=== Begin Enclosure ===

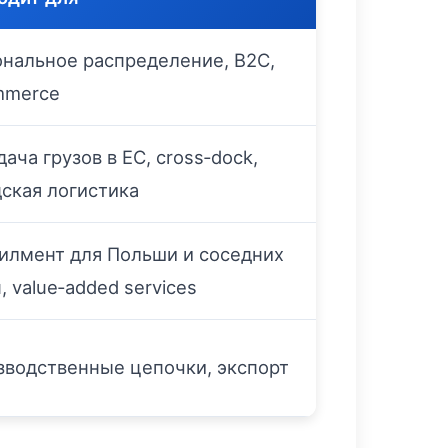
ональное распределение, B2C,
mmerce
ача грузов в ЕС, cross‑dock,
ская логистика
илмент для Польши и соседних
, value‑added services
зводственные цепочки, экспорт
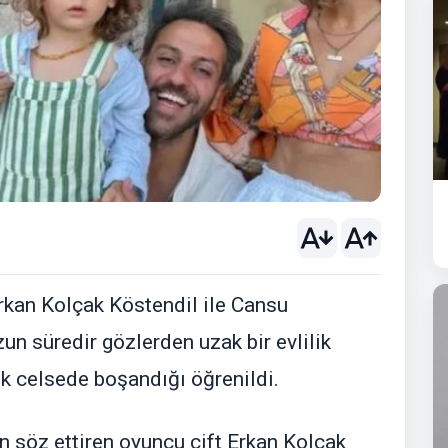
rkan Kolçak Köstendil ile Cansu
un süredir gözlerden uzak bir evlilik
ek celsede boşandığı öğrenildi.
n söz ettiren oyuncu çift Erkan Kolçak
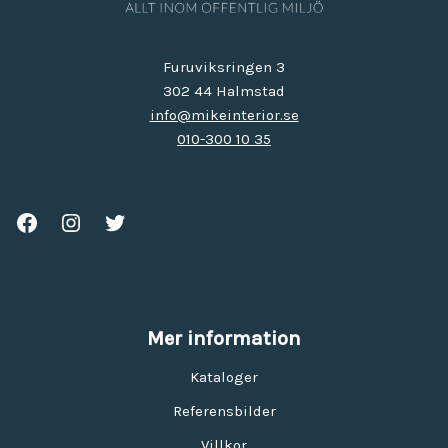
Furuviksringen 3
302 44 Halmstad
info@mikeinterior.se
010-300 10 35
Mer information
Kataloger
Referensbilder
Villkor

=== End Enclosure ===

• [Exercise brief]: Render every line of the data above as a Markdown table with the columns Number and Data line, one row per line, numbered in order. Skip blank lines and leave the pictures out.

• [Response to this exercise]:
| Number | Data line |
|---|---|
| 1 | ональное распределение, B2C, |
| 2 | mmerce |
| 3 | ача грузов в ЕС, cross‑dock, |
| 4 | ская логистика |
| 5 | илмент для Польши и соседних |
| 6 | , value‑added services |
| 7 | зводственные цепочки, экспорт |
| 8 | rkan Kolçak Köstendil ile Cansu |
| 9 | un süredir gözlerden uzak bir evlilik |
| 10 | ek celsede boşandığı öğrenildi. |
| 11 | n söz ettiren oyuncu çift Erkan Kolçak |
| 12 | Furuviksringen 3 |
| 13 | 302 44 Halmstad |
| 14 | info@mikeinterior.se |
| 15 | 010-300 10 35 |
| 16 | Mer information |
| 17 | Kataloger |
| 18 | Referensbilder |
| 19 | Villkor |